Common Misconceptions About Scaling

Have you heard of some of these misconceptions when it comes to scaling? 

  • I can scale automatically because I can use the cloud. 
  • Scaling just means increasing the slider bar to allocate more servers
  • I don’t have to worry about scaling because I use language X, like Elixir or Erlang

Certainly the cloud makes scaling easier. You can complete horizontal and vertical scaling directly from a cloud management portal. However, to scale well is never as simple as increasing a slider bar or changing an instance size. You need to consider your application’s specific needs. Will the actions that can be completed in the cloud actually lead to a performance improvement?
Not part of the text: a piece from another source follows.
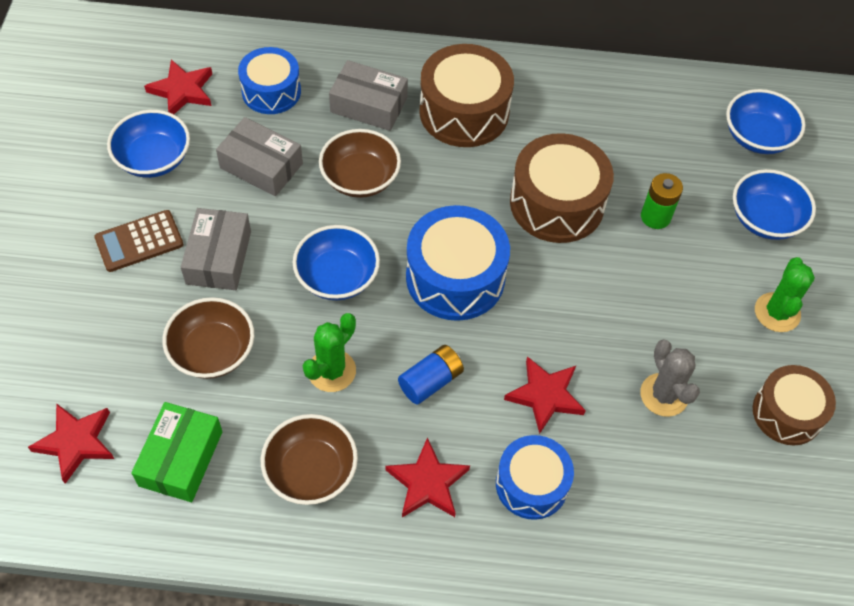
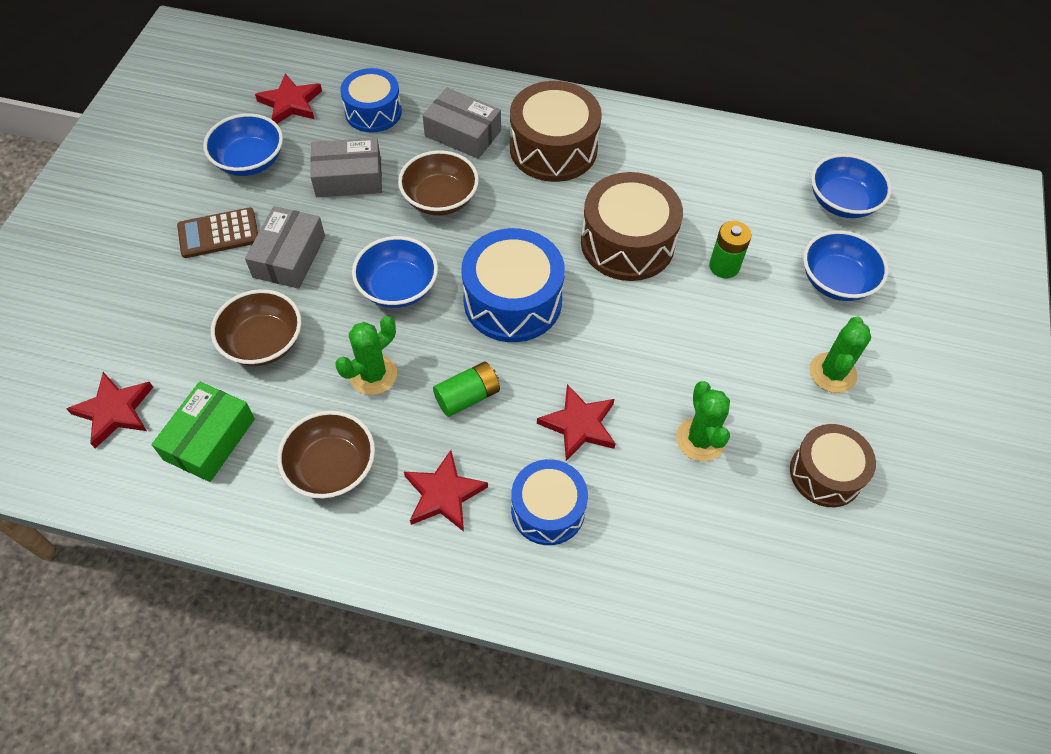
camera: 10 degrees right, 0 degrees up
(261, 166) = (348, 177): grey box -> grey box turned 45 degrees counterclockwise
(430, 381) = (467, 396): blue battery -> green battery
(664, 395) = (700, 439): grey cactus -> green cactus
Additionally, just because a language is great at scaling, it does not mean that the code you've written scales effectively.  Developers should avoid preconceived notions of a language’s scalability. Just because WhatsApp uses Erlang to support 2 million active connections, does not mean your application will be able to reach that level of performance more or less automatically simply by using Erlang. Regardless of the language selected, it will still require a lot of effort to ensure your application is hyper-optimized. Preconceptions can go the opposite way as well. Many people say that .NET is terrible for scaling, and so rule it out for large scale applications, while forgetting that StackExchange scales to over 66 million page loads and over 100 million API requests a day, all while using .NET. 


Scaling is a critical consideration when building your application or system. While there are many types of scaling, your application should also be well designed and take into consideration your plans for future growth. No matter your choice of language, you should avoid misconceptions and focus on the key architectural decisions that will allow your application to grow into the future.